The morning of Saturday the 27th of June saw us saying goodbye to Rod and Lynne as they headed off to Proserpine Airport to catch a plane back to Brisbane.  It was wonderful to have them aboard for nearly four weeks to share the experience as we journeyed up the coast.  Eli has certainly missed them these past few days since they left.

Having waited another few days in Airlie Beach for the wind to drop below 20 knots, today we set off for Gloucester Island near Bowen.  After departing from Abell Point Marina we noticed squalls approaching from the East.  Although we only had 5-10 knots of wind, we erred on the side of caution and only hoisted a single-reefed mainsail for the time being.  As the squall approached, the wind increased slightly to 15 knots and then rapidly increased.  Geoff initially steered us downwind to run with it but as the wind built to over 30 knots we quickly luffed up into the wind as the strongest burst hit us.  Lasting around 25 – 30 seconds this burst of wind peaked at 44.4 knots (82 km/hr) as the rain started.  We later noticed on the instruments that our peak boat speed hit 10 knots as we were running, and that the air temperature dropped from 23.5 degrees to 19 degrees.

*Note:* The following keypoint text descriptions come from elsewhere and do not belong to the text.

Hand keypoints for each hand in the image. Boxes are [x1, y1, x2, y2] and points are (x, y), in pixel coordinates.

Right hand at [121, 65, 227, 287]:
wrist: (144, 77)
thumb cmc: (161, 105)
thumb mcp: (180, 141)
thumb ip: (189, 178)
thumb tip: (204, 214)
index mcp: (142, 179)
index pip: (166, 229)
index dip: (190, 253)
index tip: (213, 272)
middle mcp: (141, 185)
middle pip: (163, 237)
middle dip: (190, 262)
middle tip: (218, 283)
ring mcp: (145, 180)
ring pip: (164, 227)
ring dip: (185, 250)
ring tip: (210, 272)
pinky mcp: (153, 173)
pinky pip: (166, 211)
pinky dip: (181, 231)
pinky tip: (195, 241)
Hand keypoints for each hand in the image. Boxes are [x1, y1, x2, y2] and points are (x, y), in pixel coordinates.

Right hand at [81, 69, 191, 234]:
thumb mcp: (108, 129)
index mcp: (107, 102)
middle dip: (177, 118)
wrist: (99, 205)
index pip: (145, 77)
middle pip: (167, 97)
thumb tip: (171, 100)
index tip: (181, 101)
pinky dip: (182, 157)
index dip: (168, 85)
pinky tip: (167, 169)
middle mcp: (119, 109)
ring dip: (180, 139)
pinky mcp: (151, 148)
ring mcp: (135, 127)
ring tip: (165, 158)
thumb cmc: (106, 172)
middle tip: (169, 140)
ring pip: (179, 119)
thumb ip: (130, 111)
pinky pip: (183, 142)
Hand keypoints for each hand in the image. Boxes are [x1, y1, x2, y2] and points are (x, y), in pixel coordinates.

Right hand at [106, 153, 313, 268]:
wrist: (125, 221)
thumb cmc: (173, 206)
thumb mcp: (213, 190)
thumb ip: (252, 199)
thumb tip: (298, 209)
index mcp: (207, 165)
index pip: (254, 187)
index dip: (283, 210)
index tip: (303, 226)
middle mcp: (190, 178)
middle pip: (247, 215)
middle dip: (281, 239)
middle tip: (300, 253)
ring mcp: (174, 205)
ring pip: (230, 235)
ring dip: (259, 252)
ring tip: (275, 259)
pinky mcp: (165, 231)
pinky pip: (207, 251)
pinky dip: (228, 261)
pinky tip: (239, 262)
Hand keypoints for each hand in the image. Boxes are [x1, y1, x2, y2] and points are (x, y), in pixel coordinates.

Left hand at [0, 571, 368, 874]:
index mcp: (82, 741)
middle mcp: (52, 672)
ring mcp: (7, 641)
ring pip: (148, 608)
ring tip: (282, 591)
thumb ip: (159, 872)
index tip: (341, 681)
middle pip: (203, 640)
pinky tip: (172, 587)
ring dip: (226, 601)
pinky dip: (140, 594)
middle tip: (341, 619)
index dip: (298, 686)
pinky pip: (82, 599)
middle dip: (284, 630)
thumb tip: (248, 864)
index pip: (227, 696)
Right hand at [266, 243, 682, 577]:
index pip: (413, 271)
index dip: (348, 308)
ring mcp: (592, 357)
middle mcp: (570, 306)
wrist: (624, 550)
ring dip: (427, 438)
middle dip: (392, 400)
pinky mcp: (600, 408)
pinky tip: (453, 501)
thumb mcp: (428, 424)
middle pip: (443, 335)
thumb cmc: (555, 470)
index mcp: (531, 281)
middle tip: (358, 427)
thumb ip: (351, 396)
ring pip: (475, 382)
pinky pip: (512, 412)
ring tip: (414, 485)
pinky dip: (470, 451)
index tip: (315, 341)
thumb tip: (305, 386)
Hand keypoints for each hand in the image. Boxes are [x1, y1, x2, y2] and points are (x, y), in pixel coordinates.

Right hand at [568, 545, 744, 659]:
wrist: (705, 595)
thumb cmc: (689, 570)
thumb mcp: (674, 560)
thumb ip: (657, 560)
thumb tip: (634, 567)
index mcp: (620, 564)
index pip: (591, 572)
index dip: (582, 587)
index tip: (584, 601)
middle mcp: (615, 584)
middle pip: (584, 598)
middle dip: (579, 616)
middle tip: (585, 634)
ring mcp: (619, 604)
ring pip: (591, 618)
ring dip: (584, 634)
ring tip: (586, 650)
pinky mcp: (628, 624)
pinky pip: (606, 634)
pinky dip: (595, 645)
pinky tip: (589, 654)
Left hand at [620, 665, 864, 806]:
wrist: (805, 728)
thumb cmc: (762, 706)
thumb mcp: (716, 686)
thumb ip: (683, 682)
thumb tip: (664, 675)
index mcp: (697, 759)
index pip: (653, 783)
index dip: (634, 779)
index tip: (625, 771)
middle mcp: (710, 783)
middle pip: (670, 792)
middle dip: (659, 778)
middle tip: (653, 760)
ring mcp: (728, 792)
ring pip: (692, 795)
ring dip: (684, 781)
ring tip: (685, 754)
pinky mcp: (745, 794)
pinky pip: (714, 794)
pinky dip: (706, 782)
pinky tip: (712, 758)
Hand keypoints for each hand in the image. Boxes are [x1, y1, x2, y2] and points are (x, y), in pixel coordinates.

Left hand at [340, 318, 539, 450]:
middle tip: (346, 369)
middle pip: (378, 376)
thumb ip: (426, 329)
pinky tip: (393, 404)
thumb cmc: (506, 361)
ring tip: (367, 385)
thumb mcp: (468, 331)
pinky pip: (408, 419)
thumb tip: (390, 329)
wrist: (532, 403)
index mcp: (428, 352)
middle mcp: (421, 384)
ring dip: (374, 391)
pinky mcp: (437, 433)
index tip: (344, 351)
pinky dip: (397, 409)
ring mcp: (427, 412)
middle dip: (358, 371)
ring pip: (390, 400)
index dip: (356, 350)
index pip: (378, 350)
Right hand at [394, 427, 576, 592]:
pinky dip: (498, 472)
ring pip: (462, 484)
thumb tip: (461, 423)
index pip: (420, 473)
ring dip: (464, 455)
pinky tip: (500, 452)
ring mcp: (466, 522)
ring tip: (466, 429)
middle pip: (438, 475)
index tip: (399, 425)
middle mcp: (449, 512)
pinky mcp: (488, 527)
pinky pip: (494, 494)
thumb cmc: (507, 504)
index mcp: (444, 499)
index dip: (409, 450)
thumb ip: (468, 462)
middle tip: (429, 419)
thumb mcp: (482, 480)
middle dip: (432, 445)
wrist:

The rest of the day was rather uneventful as we made our way toward Gloucester Island, went through the passage and headed south to anchor in Sinclair Bay in the south-east corner of Edgecumbe Bay.  As often happens, the wind tends to swing to the south a little overnight so this should afford us a bit more protection should that happen.  Tomorrow we will be making for Cape Upstart which will take us past the contentious Abbot Point coal loading facility.

 

Posted from Cape Gloucester, Queensland, Australia.